In 1912, the embers from the fight for the American woman’s right to vote were burning brighter than ever. In the movie, “Iron Jawed Angels”, this fight is illustrated by the true story of young suffragist activists Alice Paul and Lucy Burns. In Philadelphia 1912, the two women meet with the heads of NAWSA (National American Woman Suffrage Association, formed in 1890 by Susan B. Anthony and Elizabeth Cady Stanton) determined to run the committee in Washington, DC. Once granted the committee, Paul and Burns begin to plan their suffrage events, recruit volunteers, and find sponsors, pressing for a constitutional amendment for all women to have the right to vote. Paul and Burns soon go on to start their own organization, the National Woman’s Party (NWP), which opposes any candidate against the proposed constitutional amendment.
Shortly after beginning protests outside the Whitehouse, the strong band of NWP suffragists find themselves imprisoned by false charges. In jail, the women begin a hunger-strike in which the warden requires the women to be force fed. Word of the force-feeding leaks out, and public opinion shifts in favor of the suffragists, now known as the “iron jawed angels” resulting in their quick released.

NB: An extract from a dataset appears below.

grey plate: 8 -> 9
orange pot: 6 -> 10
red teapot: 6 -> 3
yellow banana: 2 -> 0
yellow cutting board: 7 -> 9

By 1920, 35 states had ratified the amendment— all but one state (Tennessee) touched and converted by the suffrage movement ultimately driven by Alice Paul. On August 26, 1920, the Susan B. Anthony Amendment becomes law, and 20 million American women win the right to vote. While “iron jaw angels” fought valiantly for a women’s right to vote, they believed that women’s suffrage and black rights needed to be fought for independently. They believed women’s suffrage needed to be gained and respected first.

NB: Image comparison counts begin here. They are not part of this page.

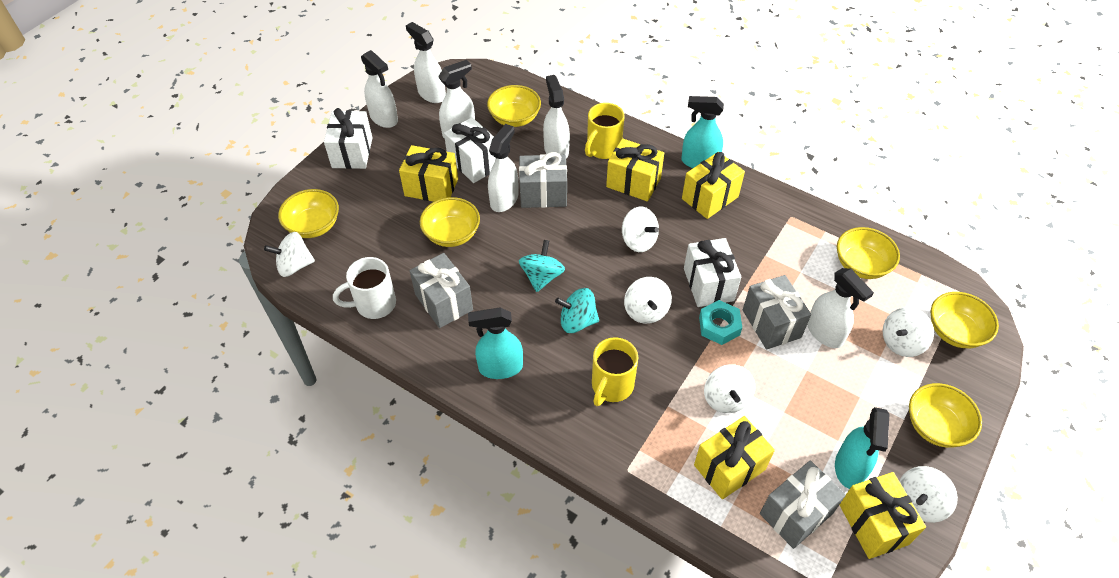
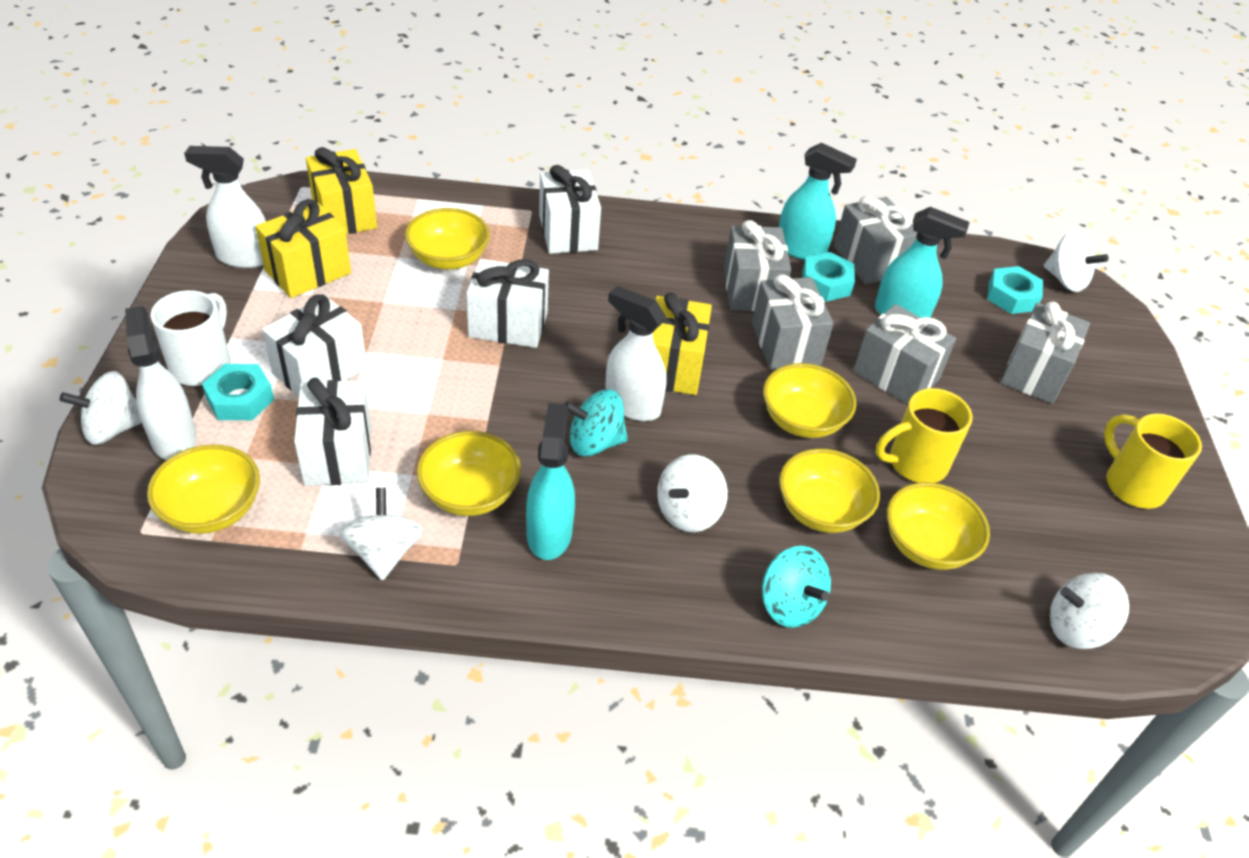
grey gift: 4 -> 5
turquoise nut: 1 -> 3
white gift: 3 -> 4
white spinning top: 6 -> 5
white spray bottle: 6 -> 3
yellow gift: 5 -> 3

Many American History classes, at least the ones I ever took, fail to mention the efforts and accomplishments achieved by Alice Paul on her pursuit for women suffrage. However, she is one of many powerful and impactful women to not be honored the way I believe they should. Lucretia Mott was a women’s rights activist, abolitionist, and religious reformer. As a Quaker, her Civil Rights beliefs deemed her more as an abolitionist than suffragist. Mott was strongly opposed to slavery and advocated not buying the products of slave labor. This is admirable because just about everything was produced by slaves in the late 1800s and is even still difficult/ much more expensive to purchase products clean from human trafficking and sweat-houses today. Lucretia Mott and her husband attended the famous World’s Anti-Slavery Convention in London in 1840 that decided, once all parties were in England, women were not to participate. This led to her joining Elizabeth Cady Stanton in dedicating her life to women’s rights. Thus, even though she saw abolition as incredibly important, she too was swayed to the idea that a women’s right to vote was a separate fight entirely.

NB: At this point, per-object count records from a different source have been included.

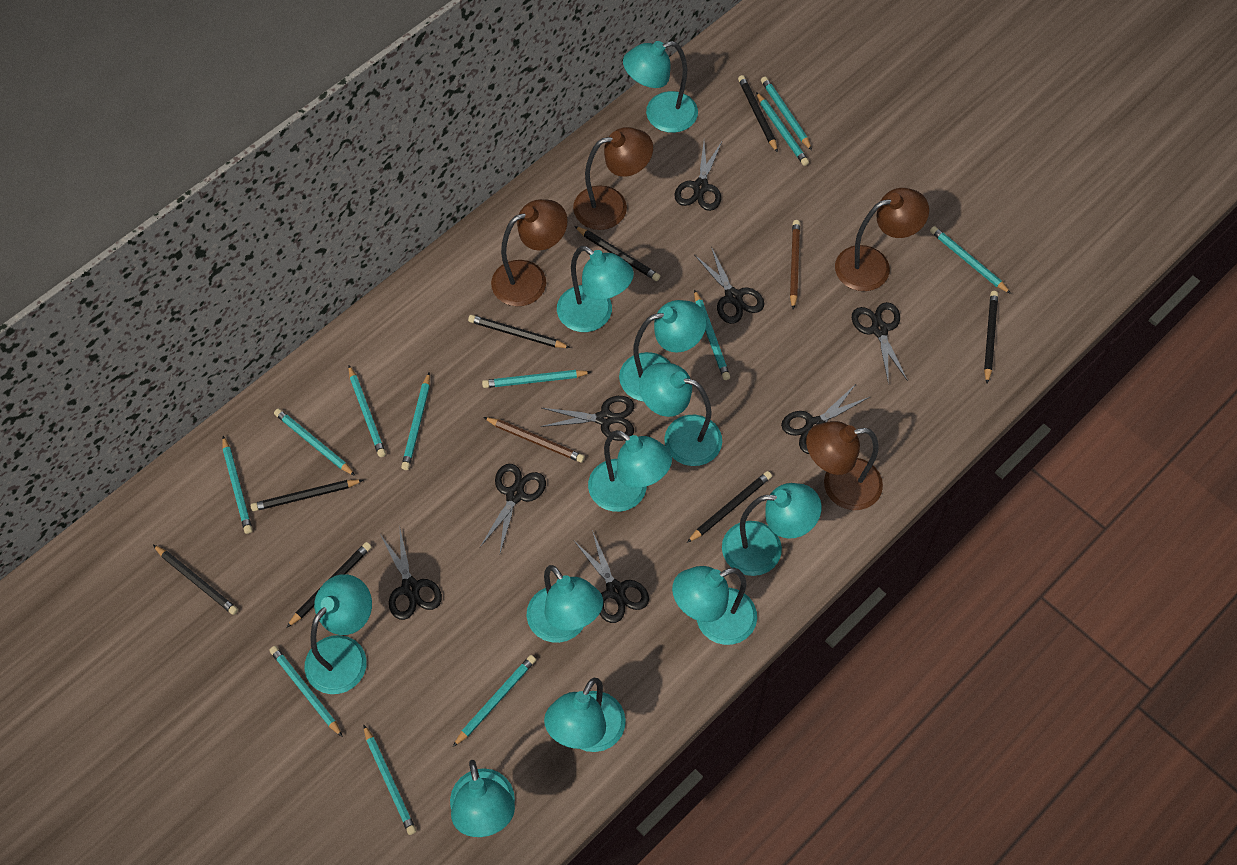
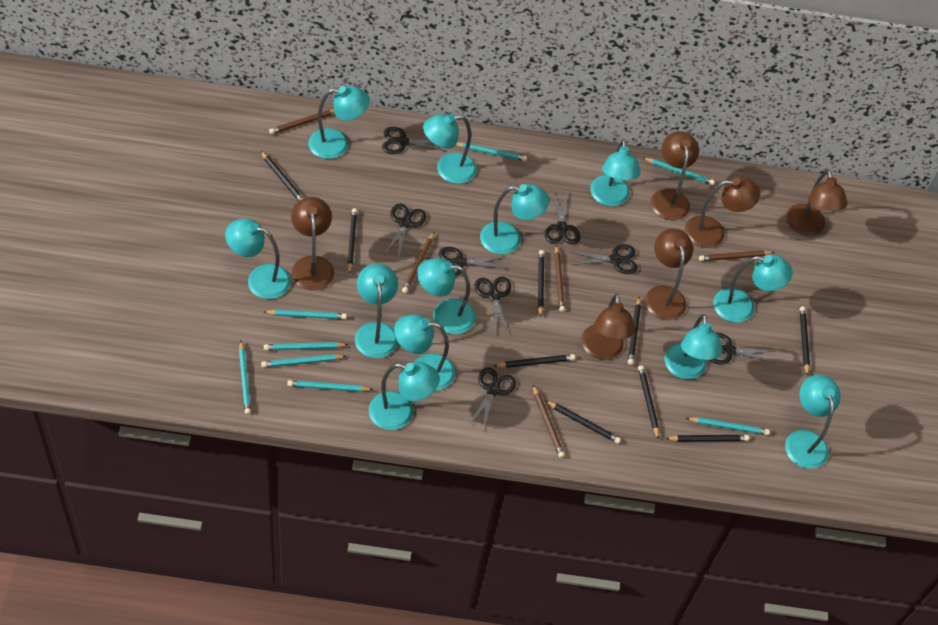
black pencil: 8 -> 9
brown lamp: 4 -> 6
brown pencil: 2 -> 5
turquoise lamp: 11 -> 12
turquoise pencil: 12 -> 8

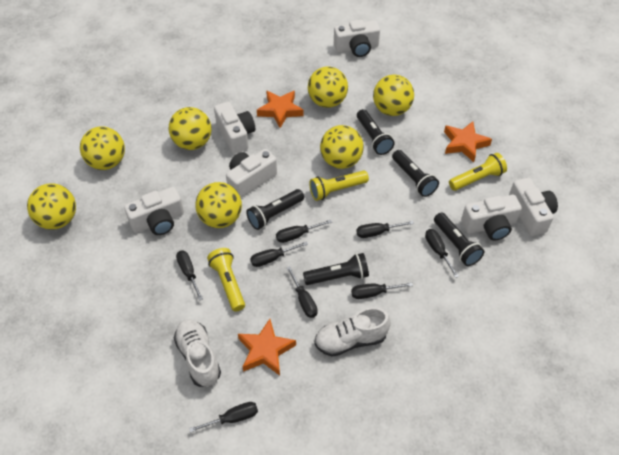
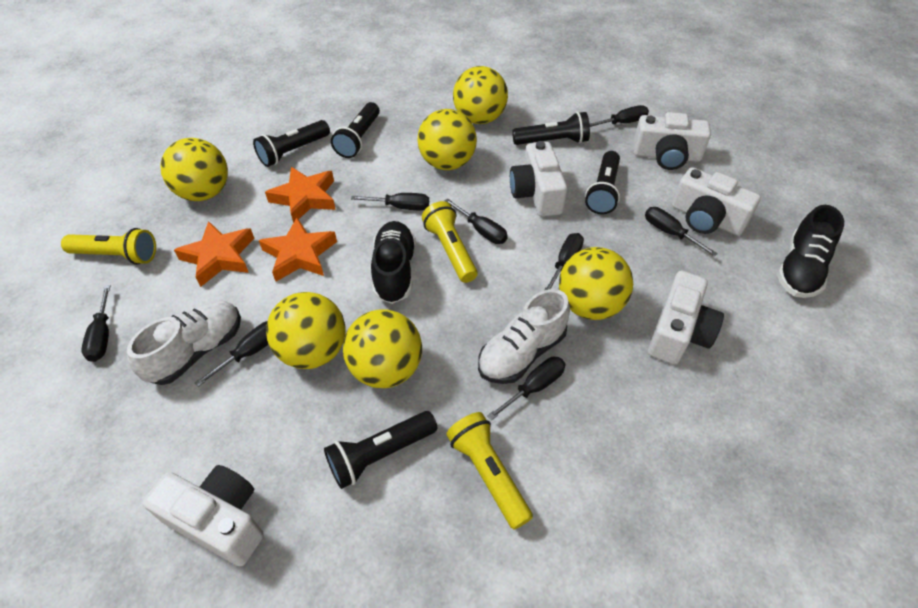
black shoe: 0 -> 2
white camera: 6 -> 5
yellow ball: 7 -> 6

Similarly, Sojourner Truth was another major figure in the pursuit for women’s rights. However, unlike Alice Paul who thought fighting for women’s suffrage should be fought for separately and attained before abolition, Sojourner Truth believed they should occur simultaneously. She was a former slave who became an outspoken advocate for civil and women’s rights in the nineteenth century. Truth was born Isabella Bomfree in New York, bought and sold four times, and subjected to harsh physical labor and violent punishments. In 1827 (a year before New York’s law freeing slaves was to take effect) Truth ran away with her infant daughter to a nearby abolitionist Quaker family. As an ex-slave, she had never been taught how to read or write. She was illiterate and all of her speeches were delivered mightily and spontaneously. In 1851, Truth delivered her most famous “Ain’t I a Woman?” speech at women’s rights conference in Akron, Ohio. In it, she challenged prevailing notions of racial and gender inferiority and inequality by reminding listeners of her combined strength as an ex-slave and female status. Overall, she was a very impactful face to both suffrage and abolition where Alice Paul solely fought for a women’s right to vote.
Despite Truth’s argument, I believe, as much as all human civil rights are important, it was crucial for Alice Paul to devote her efforts entirely to suffrage. To change a law, society, or even another’s mind requires direct attention. If Alice Paul were to fight for abolition as well as suffrage, I feel that America would have been even more reluctant to change. Ultimately, the United States could only take so much change at a time and women’s suffrage seemed like an easier battle to win first. No matter the order of fighting for basic human rights, whether or not these women fought for suffrage, abolition, or both, they all provide a crucial role in the attainment of women suffrage in America and I am appalled I had never heard of any of them.